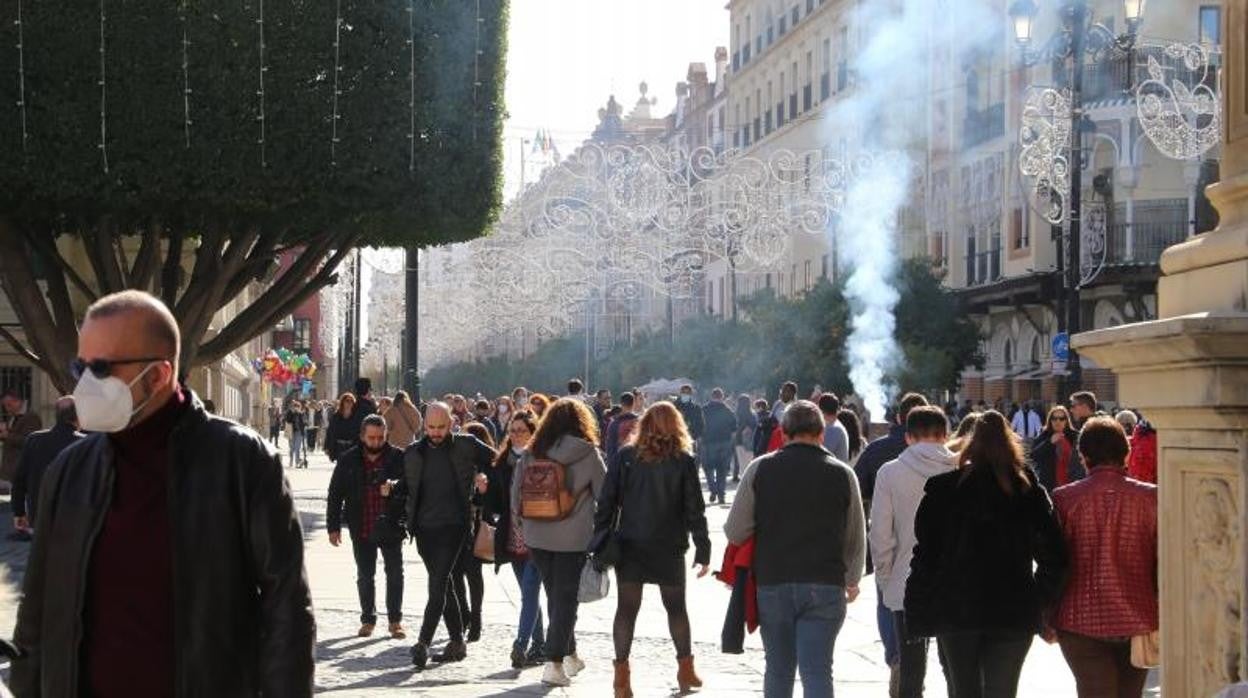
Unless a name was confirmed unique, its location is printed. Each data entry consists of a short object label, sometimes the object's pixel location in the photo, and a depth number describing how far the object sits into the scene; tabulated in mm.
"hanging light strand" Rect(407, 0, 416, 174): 26672
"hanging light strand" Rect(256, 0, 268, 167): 25719
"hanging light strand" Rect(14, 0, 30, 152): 25031
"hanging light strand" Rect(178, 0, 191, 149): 25594
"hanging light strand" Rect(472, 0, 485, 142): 27578
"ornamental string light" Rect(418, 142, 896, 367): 32844
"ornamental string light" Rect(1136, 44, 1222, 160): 26516
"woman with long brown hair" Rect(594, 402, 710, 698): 11109
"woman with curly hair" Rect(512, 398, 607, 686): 11906
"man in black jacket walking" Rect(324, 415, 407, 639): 14117
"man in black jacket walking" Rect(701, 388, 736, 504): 31594
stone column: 5848
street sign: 27966
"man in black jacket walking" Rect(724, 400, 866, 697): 9367
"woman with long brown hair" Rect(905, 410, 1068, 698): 8227
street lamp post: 24266
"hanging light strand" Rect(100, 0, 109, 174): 25375
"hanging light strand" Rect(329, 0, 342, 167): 26094
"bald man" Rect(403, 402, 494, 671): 13141
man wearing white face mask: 4621
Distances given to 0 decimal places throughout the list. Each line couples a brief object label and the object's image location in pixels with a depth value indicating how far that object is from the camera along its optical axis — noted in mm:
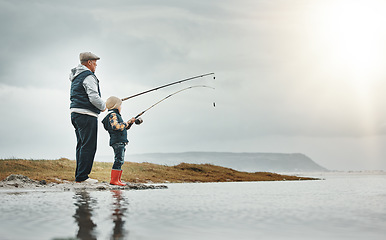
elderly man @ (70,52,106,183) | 9984
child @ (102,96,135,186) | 10211
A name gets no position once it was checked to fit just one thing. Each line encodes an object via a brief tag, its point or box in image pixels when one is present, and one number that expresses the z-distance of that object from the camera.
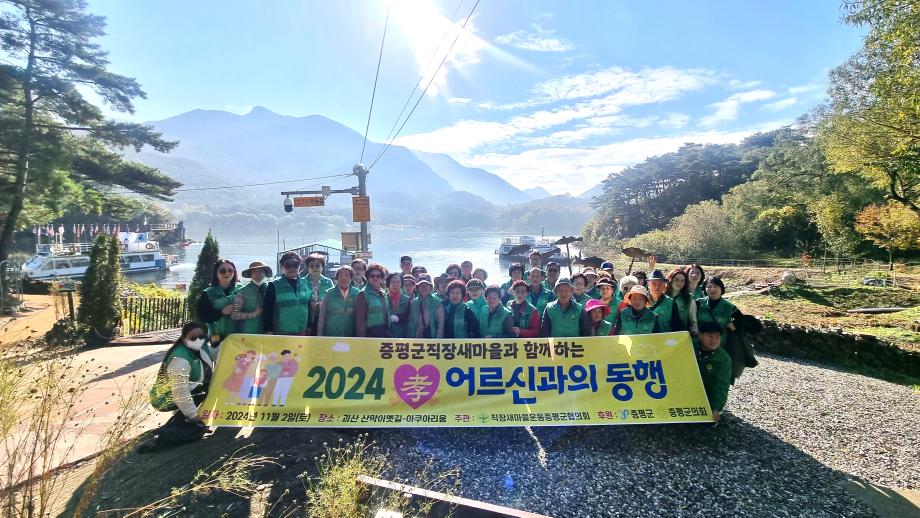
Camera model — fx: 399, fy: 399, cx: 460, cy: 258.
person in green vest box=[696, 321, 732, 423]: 4.23
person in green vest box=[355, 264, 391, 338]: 4.65
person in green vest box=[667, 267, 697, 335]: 4.53
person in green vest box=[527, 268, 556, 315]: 5.43
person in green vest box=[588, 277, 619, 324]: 5.11
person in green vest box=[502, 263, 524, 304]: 6.09
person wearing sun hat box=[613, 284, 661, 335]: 4.46
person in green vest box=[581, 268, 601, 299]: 5.70
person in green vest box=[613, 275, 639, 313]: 5.46
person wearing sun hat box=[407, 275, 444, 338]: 4.85
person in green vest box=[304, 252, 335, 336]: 5.21
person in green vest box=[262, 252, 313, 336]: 4.60
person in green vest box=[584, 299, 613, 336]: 4.62
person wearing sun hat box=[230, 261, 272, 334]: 4.48
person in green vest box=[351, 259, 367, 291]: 5.99
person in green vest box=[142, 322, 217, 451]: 3.83
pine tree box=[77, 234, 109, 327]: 8.56
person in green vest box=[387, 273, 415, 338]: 4.95
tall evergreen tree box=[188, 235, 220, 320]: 10.48
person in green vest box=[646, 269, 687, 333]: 4.54
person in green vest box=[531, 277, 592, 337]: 4.57
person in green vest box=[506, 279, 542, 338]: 4.74
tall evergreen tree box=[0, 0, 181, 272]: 13.05
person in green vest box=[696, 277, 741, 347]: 4.44
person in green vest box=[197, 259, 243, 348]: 4.37
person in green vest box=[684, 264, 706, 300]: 4.79
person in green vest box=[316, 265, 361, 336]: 4.64
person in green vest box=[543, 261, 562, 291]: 5.84
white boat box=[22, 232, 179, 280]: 31.28
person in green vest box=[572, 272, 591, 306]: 4.88
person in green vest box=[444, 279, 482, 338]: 4.70
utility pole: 14.47
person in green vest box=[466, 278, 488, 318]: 4.88
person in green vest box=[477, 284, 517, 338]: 4.68
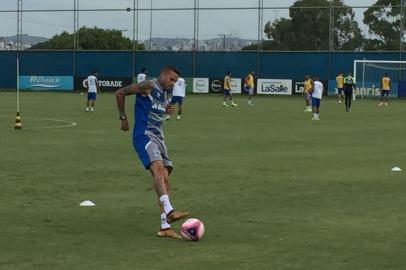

» Exercise prompt: Only these lines belong in the answer: the first line of the listing above through the line holding "A name gets", printed exactly and without pictures.

» Expected answer:
Unless a name was confirmed unique, its location is printed. Each data entry consists of a short object label, sometimes the object's pixel location in the photo, and a depth number describing how far the object sits into the scene; tabulated in mm.
"hanging light strand" Rect(407, 0, 416, 174): 26672
"hanging light strand" Rect(256, 0, 268, 167): 25719
"hanging light strand" Rect(14, 0, 30, 152): 25031
"hanging light strand" Rect(178, 0, 191, 149): 25594
"hanging light strand" Rect(472, 0, 485, 142): 27578
"ornamental string light" Rect(418, 142, 896, 367): 32844
"ornamental string light" Rect(1136, 44, 1222, 160): 26516
"woman with long brown hair" Rect(594, 402, 710, 698): 11109
"woman with curly hair" Rect(512, 398, 607, 686): 11906
"man in black jacket walking" Rect(324, 415, 407, 639): 14117
"man in black jacket walking" Rect(701, 388, 736, 504): 31594
stone column: 5848
street sign: 27966
"man in black jacket walking" Rect(724, 400, 866, 697): 9367
"woman with long brown hair" Rect(905, 410, 1068, 698): 8227
street lamp post: 24266
"hanging light strand" Rect(100, 0, 109, 174): 25375
"hanging light strand" Rect(329, 0, 342, 167): 26094
"bald man" Rect(403, 402, 494, 671): 13141
man wearing white face mask: 4621
Distances given to 0 decimal places throughout the list. Each line couples a brief object label and the object's image location in pixels with a depth value indicating how far that object is from the camera along its optical axis — noted in mm:
elderly man @ (70,52,106,183) | 9984
child @ (102,96,135,186) | 10211
A name gets no position once it was checked to fit just one thing. Each line encodes an object via a brief tag, its point or box in image pixels when one is present, and one number that expresses the z-distance of that object from the camera.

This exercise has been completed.